The republicans screwed the party by never securing the boarder and by now it's to late unless all the illgeals can be rounded up and deported but honestly they keep on coming back and the cost is just so great! If there is any hope for the future we need the republican party to split (and the democratic party to split too into Democrats AND Libertarians) Democrats won't do anything to help the boarder because they know that's just more money and more votes comming in for them! :grin: Republicans won't do anything because they already are walking a tight rope to please there base and to try not to alienate the Latino vote.

illgegal aliens are good for the Democrats and the worst thing possible for the republican party and it's what is about to cause there doom... The party needs to split off so it can grow younger people better identify with the Libertarian or Democratic party than the Republican party.
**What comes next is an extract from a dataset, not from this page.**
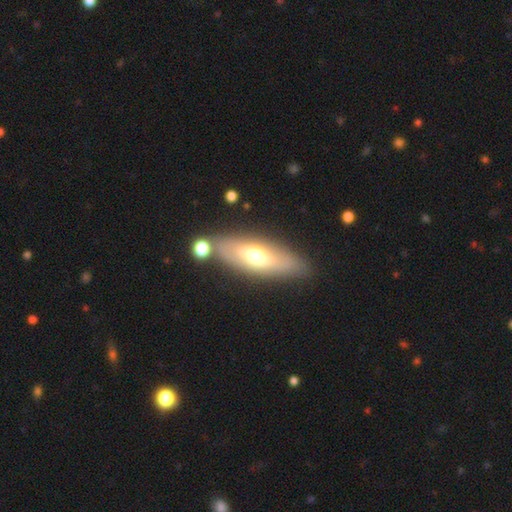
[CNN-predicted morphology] type=smooth (52%); roundness=in between (57%); merging=none (77%).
I'm sorry to say it but that's just they way it is.. As the older generations fade the younger generations always change things... Do you honestly think the Republican party can exist in 20 years??

More and more young people don't identify themselves as religious, they are supportive of gay marriage, are ok with legalization of pot and taxazation, and in general agree with fiscal responsibility. What they don't agree with is social conservatism. I don't see how the justification that the party will still exist is made..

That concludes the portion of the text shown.